In the same week that Des Moines filed its lawsuit, Cedar Rapids, Iowa’s second-largest city, announced that it had received $2 million in federal money to work with 15 local groups to encourage farmers to find ways of curbing pollution. It’s a collaboration among some of the biggest players in Iowa agriculture, including state and county soil and conservation districts, Iowa State University, and trade associations for pork, corn and soybean farmers.
That’s how Steve Hershner, who is in charge of the drinking water, wastewater and trash collection in Cedar Rapids, ended up on a bus tour of farms with 80 other people in March. The group explored several new ways to break down nitrate on their own farms using natural processes. Farmers can plant winter-hardy plants during the offseason, ones that will continue to break down nitrate after the main crops are harvested. They are also spreading water along the grassy banks of streams, rather than piping it straight into the stream itself, so the grasses can process the nitrates.
One promising technology, known as “biodigesters,” can help too. Biodigesters are essentially underground concrete chambers filled with wood chips that mimic the work done by wetlands to convert nitrates into nitrogen gas, a harmless substance that makes up most of the world’s atmosphere. Water from pipes passes through the biodigesters, each of which is about the size of a small basement. Microbes in the wood chips break down the nitrates before the water moves through.
But there are drawbacks. “Innovations like this are really expensive to construct and install, and they take some management,” Hershner says. “It’s not that you put it in and never think about it again.”
Then there is the problem of scale. The federal grant will pay for demonstration projects, but that doesn’t go very far. Roger Wolf, who runs the environmental programs at the Iowa Soybean Association, says stemming the flow of nitrates downstream would take somewhere around 180,000 biodigesters in Iowa; the soybean association, viewed as a leader in the area, currently helps run 26.
Many activists believe farmers could reduce pollution by either using less fertilizer or using it in a more environmentally friendly way, but Wolf says that won’t be nearly enough to solve the problem. “You’re not going to reach these goals by tweaking fertilizer management,” he says. “I think that’s difficult for people to understand.” A full solution of the nitrate problem would require financial resources that neither the federal nor the state government seems ready to provide, plus coordination among the state’s 90,000 farmers, 300,000 landlords and 3,000 drainage districts.
The collaborative approach pioneered by Cedar Rapids may also be too late for Des Moines. Because of differences in its geography, economy and water supply, Cedar Rapids can afford to be patient. In fact, Cedar Rapids has no system for filtering nitrates from its drinking water, because it hasn’t ever needed one. Its goal in working with farmers is to make sure it won’t ever have to build one.
But statewide, Des Moines’ aggressive approach is winning in the court of public opinion. A February poll by The Des Moines Register found 63 percent of Iowans backed the utility as it prepared its lawsuit.
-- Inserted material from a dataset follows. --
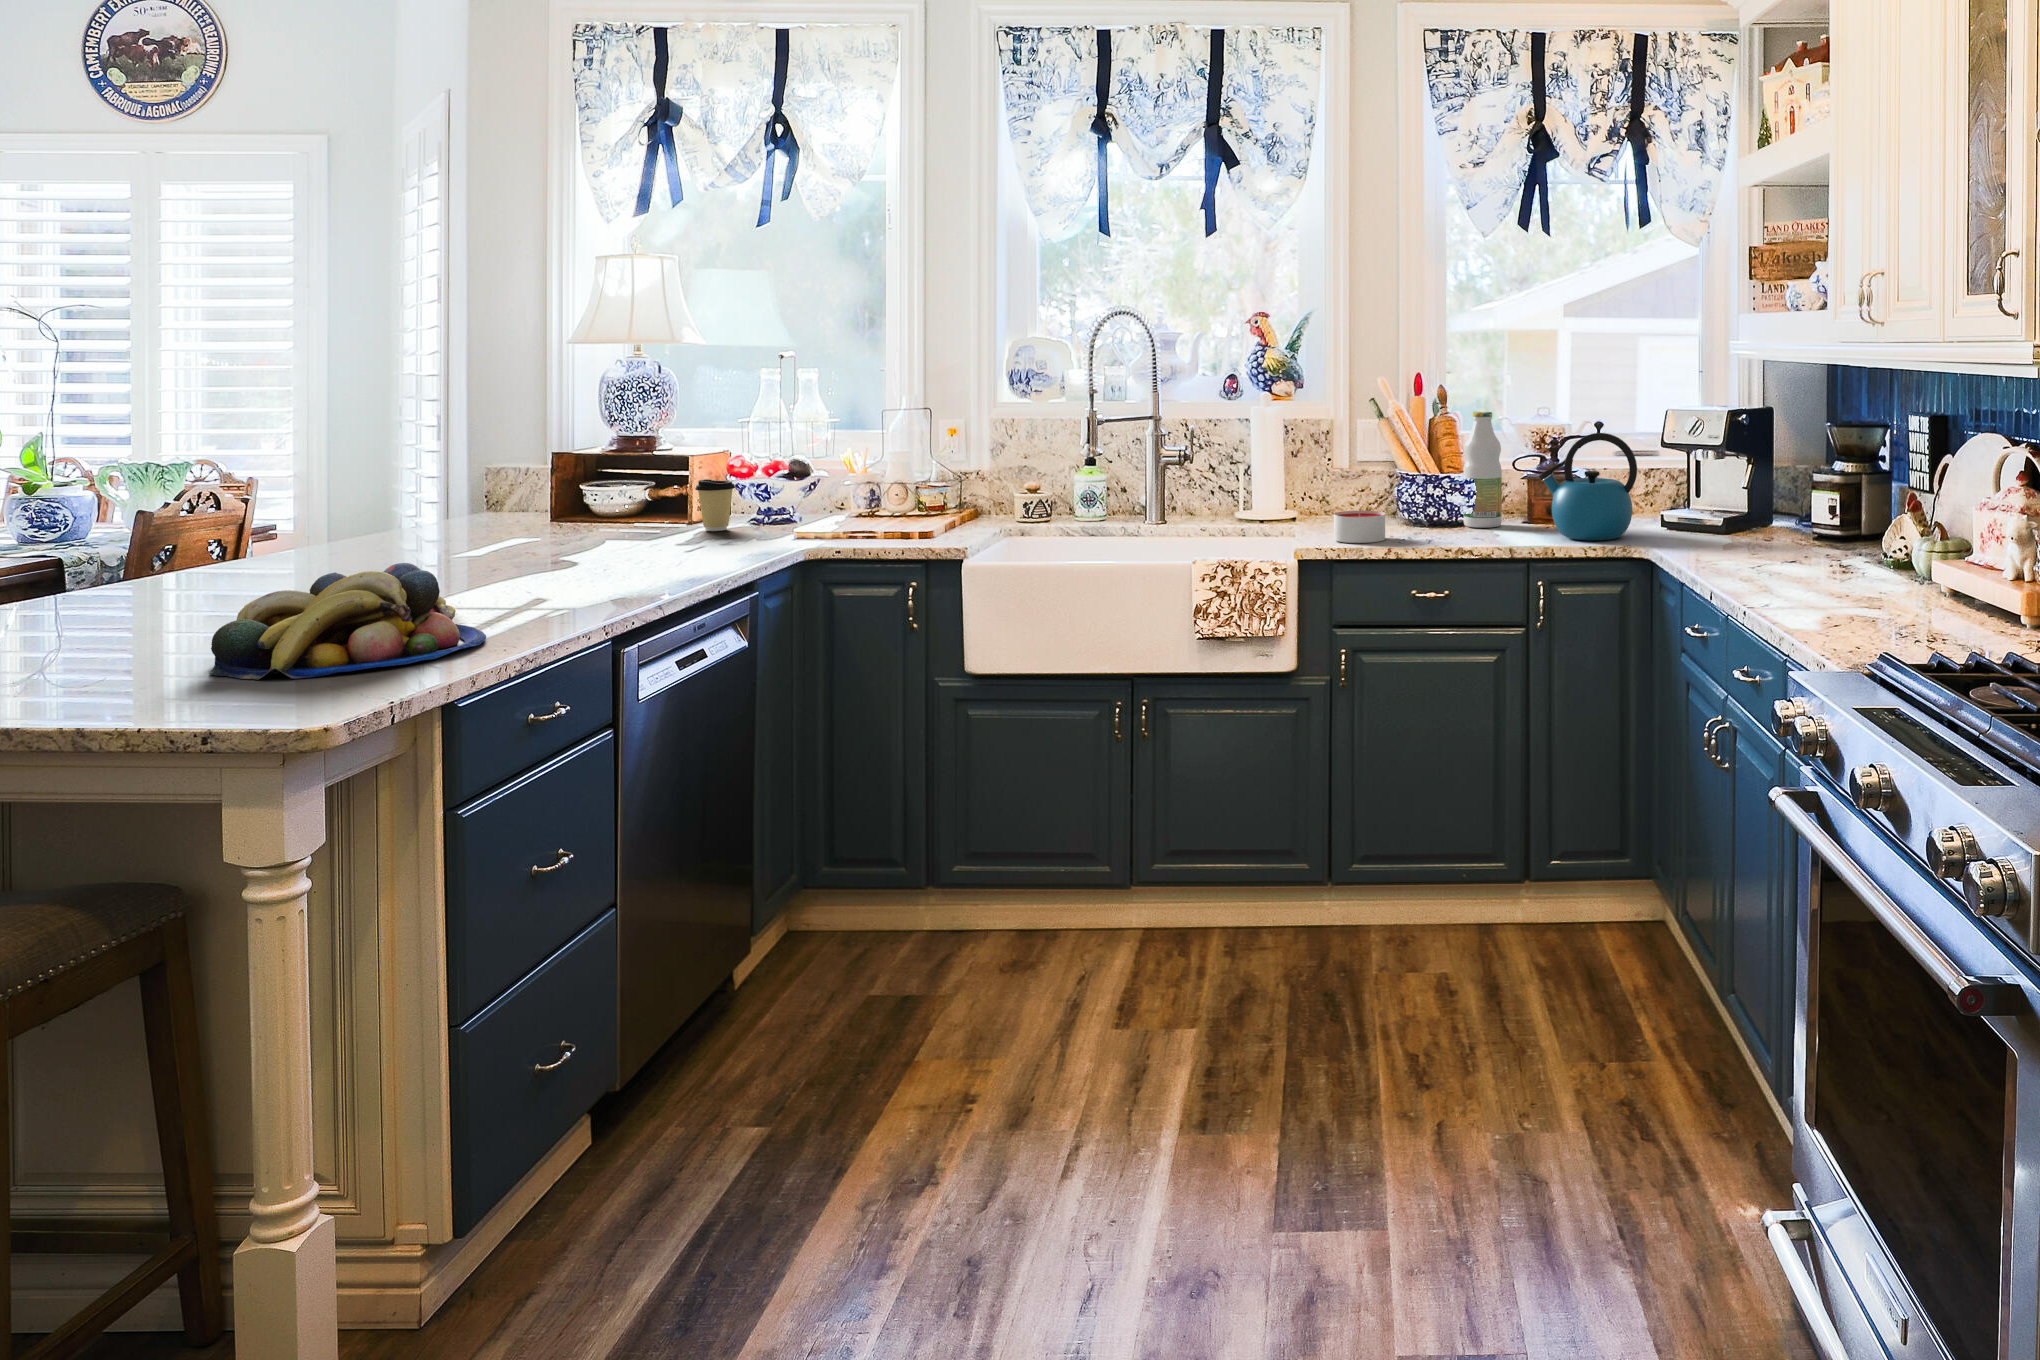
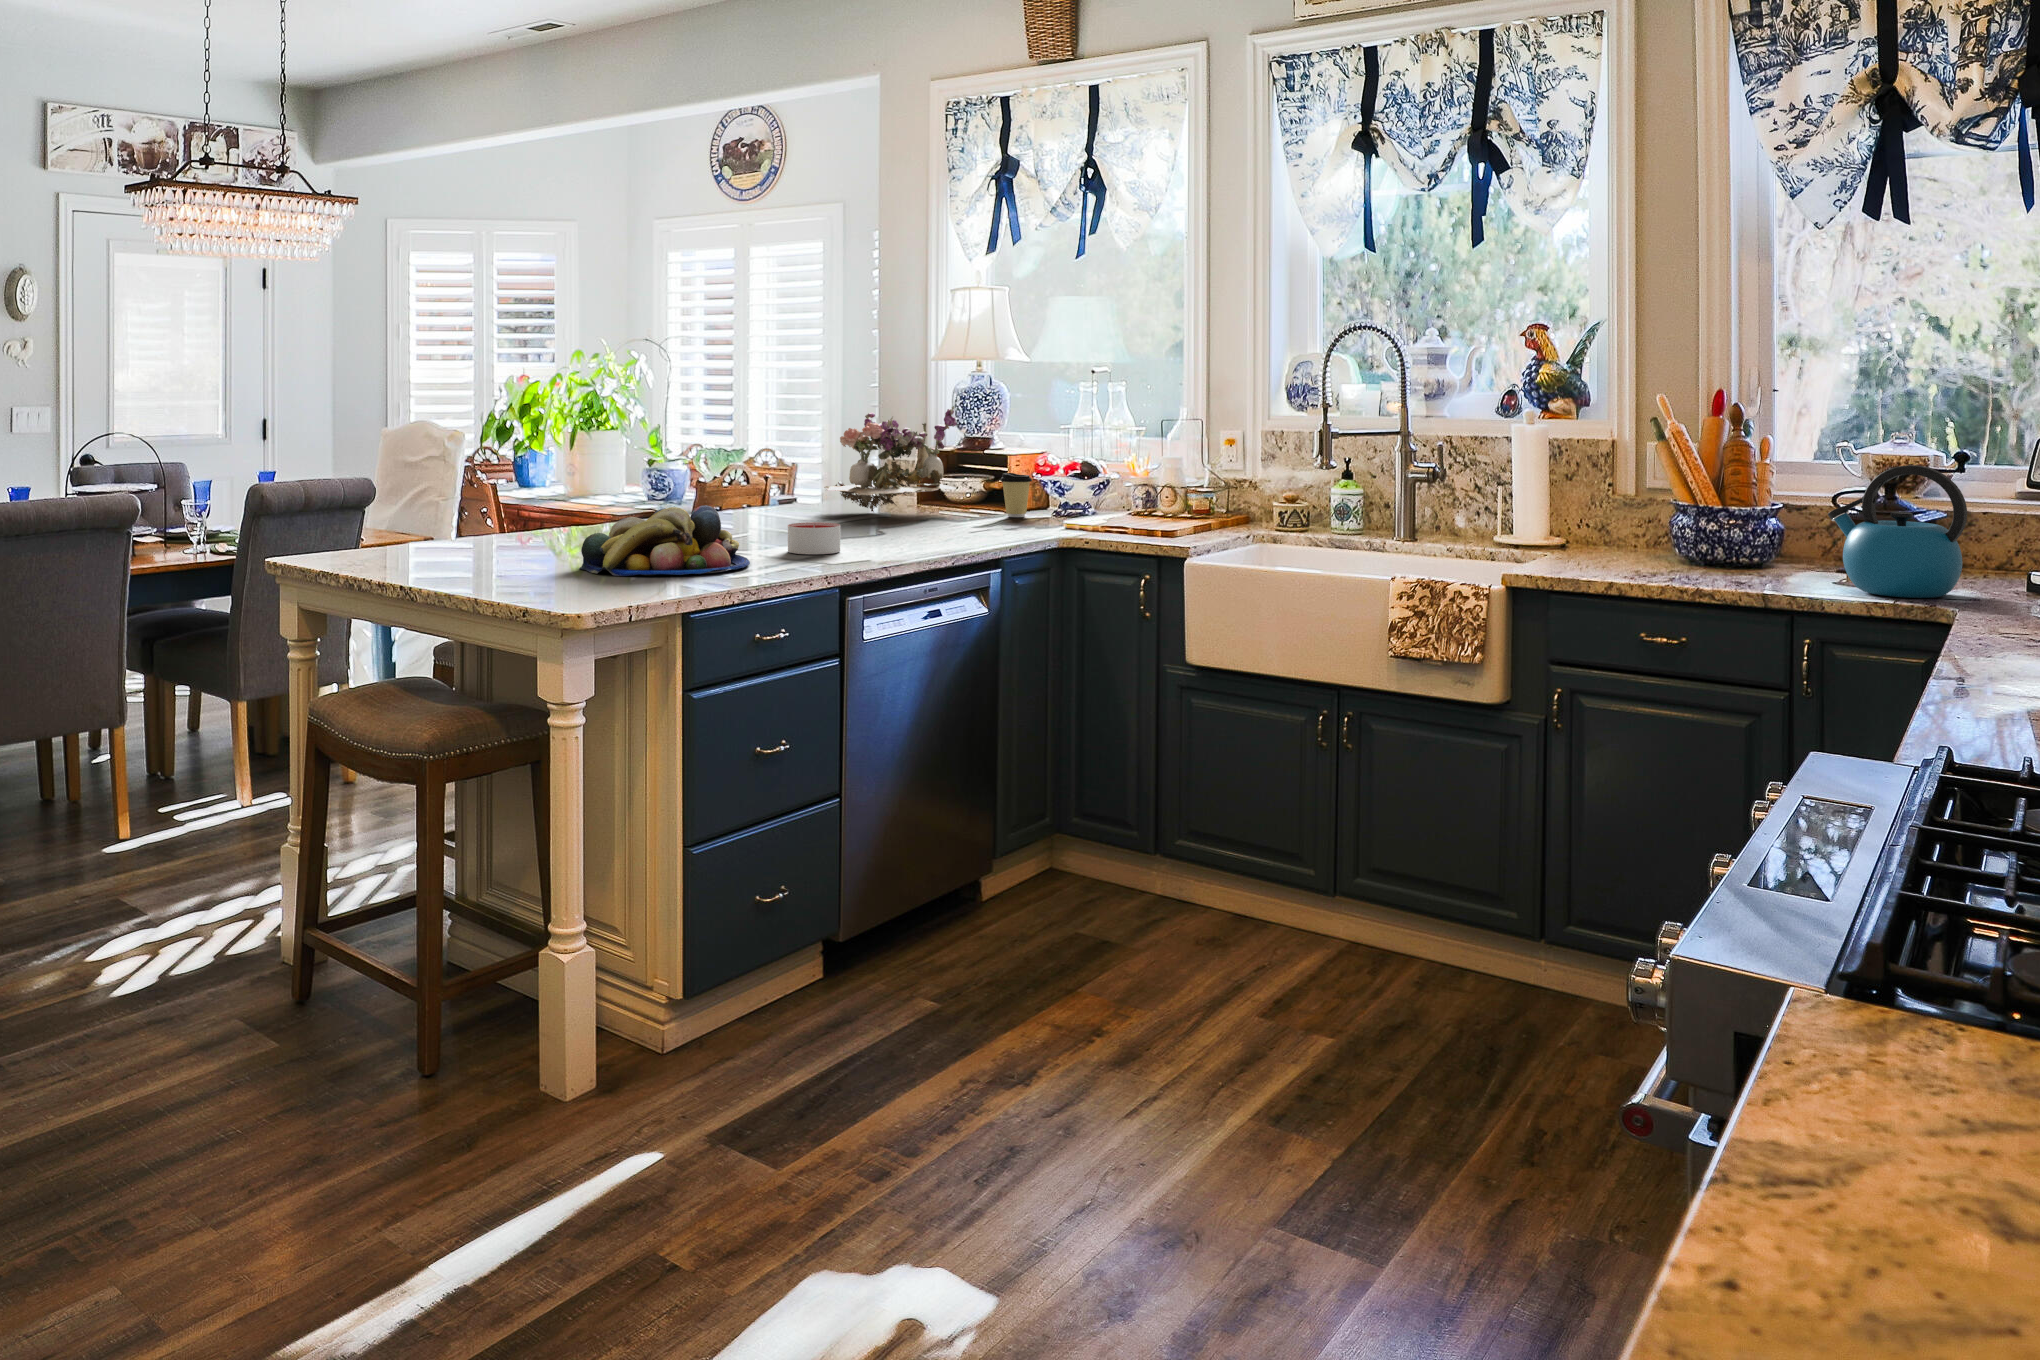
flower arrangement: none [444,403,638,540] -> present [825,406,957,512]
bottle: present [1463,412,1502,528] -> none [1755,438,1807,575]
candle: present [1334,510,1385,543] -> present [788,522,840,554]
Support was strongest among urban residents, but even in rural areas, residents were evenly split.
Hamilton, the Drake law professor, says the lawsuit highlights the public’s growing frustration over water quality. “People are saying this isn’t a new issue,” he says. “We’ve been dealing with water quality issues in Iowa for generations. I think it’s fair to say the public is growing weary of claims that all we need is more time and voluntary measures will get us there, because there’s no evidence to support that.”
CORRECTION: A previous version of this article credited the third photo to Ryan Donnell. The photo was actually taken by Joe Murphy.